Wednesday, May 04, 2016
The primary resource for HT hikers is the Friends of the Heysen Trail and Other Walking Trails’ website. Currently it’s not 100% accurate (for instance, the transport listings need updating and one of the links leads to someone’s unrelated blog) but it contains useful information about trail towns, campsites and the trail itself. Camping is at designated sites with rainwater tanks. The water levels in the tanks aren’t monitored (where’s a Fred Gaudet when you need him?) and I couldn’t coax the Friends or any government official into saying whether the tanks ‘usually’ have water or ‘sometimes’ have water, etc. I suppose they don’t want to be responsible for a hiker underestimating water requirements. As for other water sources, the most information I could pry out of them was ‘Pigeon Bore requires a lot of pumping’. Take note! Because that’s all I have for you!
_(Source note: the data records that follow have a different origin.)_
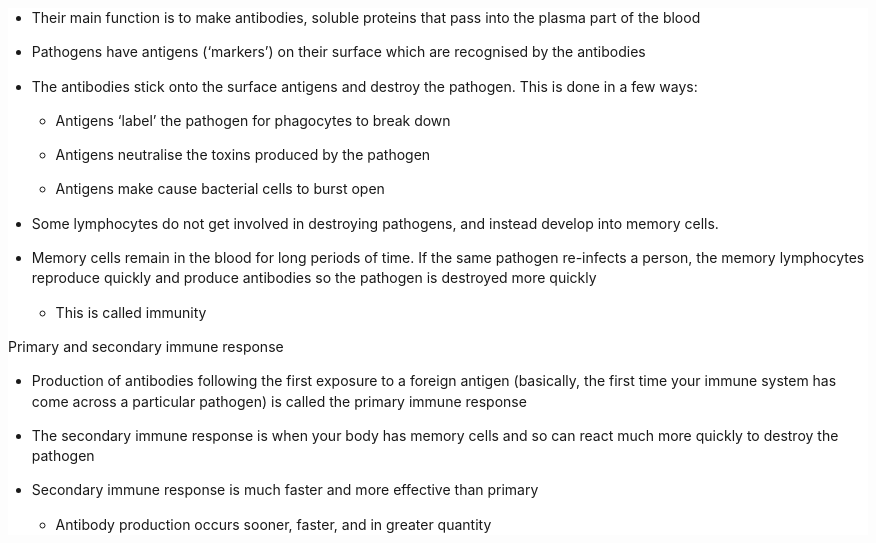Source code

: -   Their main function is to make antibodies, soluble proteins that pass into
    the plasma part of the blood

-   Pathogens have antigens (‘markers’) on their surface which are recognised by
    the antibodies

-   The antibodies stick onto the surface antigens and destroy the pathogen.
    This is done in a few ways:

    -   Antigens ‘label’ the pathogen for phagocytes to break down

    -   Antigens neutralise the toxins produced by the pathogen

    -   Antigens make cause bacterial cells to burst open

-   Some lymphocytes do not get involved in destroying pathogens, and instead
    develop into memory cells.

-   Memory cells remain in the blood for long periods of time. If the same
    pathogen re-infects a person, the memory lymphocytes reproduce quickly and
    produce antibodies so the pathogen is destroyed more quickly

    -   This is called immunity

Primary and secondary immune response

-   Production of antibodies following the first exposure to a foreign antigen
    (basically, the first time your immune system has come across a particular
    pathogen) is called the primary immune response

-   The secondary immune response is when your body has memory cells and so can
    react much more quickly to destroy the pathogen

-   Secondary immune response is much faster and more effective than primary

    -   Antibody production occurs sooner, faster, and in greater quantity
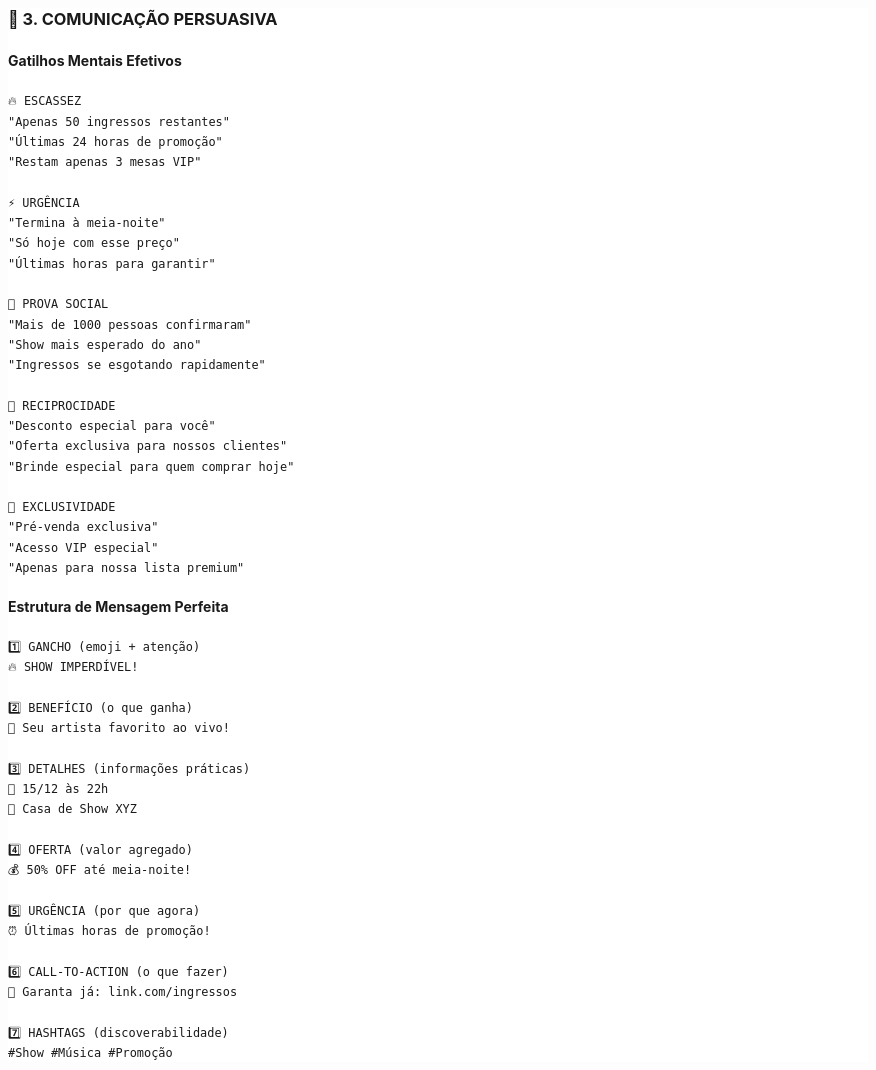 ### 💬 3. COMUNICAÇÃO PERSUASIVA

#### Gatilhos Mentais Efetivos
```text
🔥 ESCASSEZ
"Apenas 50 ingressos restantes"
"Últimas 24 horas de promoção"
"Restam apenas 3 mesas VIP"

⚡ URGÊNCIA
"Termina à meia-noite"
"Só hoje com esse preço"
"Últimas horas para garantir"

👥 PROVA SOCIAL
"Mais de 1000 pessoas confirmaram"
"Show mais esperado do ano"
"Ingressos se esgotando rapidamente"

🎁 RECIPROCIDADE
"Desconto especial para você"
"Oferta exclusiva para nossos clientes"
"Brinde especial para quem comprar hoje"

💎 EXCLUSIVIDADE
"Pré-venda exclusiva"
"Acesso VIP especial"
"Apenas para nossa lista premium"
```

#### Estrutura de Mensagem Perfeita
```text
1️⃣ GANCHO (emoji + atenção)
🔥 SHOW IMPERDÍVEL!

2️⃣ BENEFÍCIO (o que ganha)
🎵 Seu artista favorito ao vivo!

3️⃣ DETALHES (informações práticas)
📅 15/12 às 22h
📍 Casa de Show XYZ

4️⃣ OFERTA (valor agregado)
💰 50% OFF até meia-noite!

5️⃣ URGÊNCIA (por que agora)
⏰ Últimas horas de promoção!

6️⃣ CALL-TO-ACTION (o que fazer)
🎫 Garanta já: link.com/ingressos

7️⃣ HASHTAGS (discoverabilidade)
#Show #Música #Promoção
```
For resupply, I mailed two resupply boxes from Adelaide, one to the post office in Hawker and and one to the Wilpena Pound visitor centre. Public transport up north is expensive: $85 to Quorn from Adelaide with Genesis Tour & Charter, and $140 return to Adelaide. The buses are infrequent, running once per week or twice if there’s enough demand. Another option for getting to Quorn is to take a bus to Port Augusta and ride the train from there, also infrequent and expensive. I chose the bus and met two other hikers on it, an Australian couple. They’re hiking to the first campsite after Quorn, then leaping up to Hawker.
In Quorn I’m staying at the Criterion Hotel/Motel, which I would recommend. It’s a pub with private rooms for only $35 (shared bathroom, soap and shampoo and coffee/tea provided). The owner said ‘let me see what I have available…’ but I’m the only person here. The hallway is silent as death and I’m stealing all the water from the pitcher.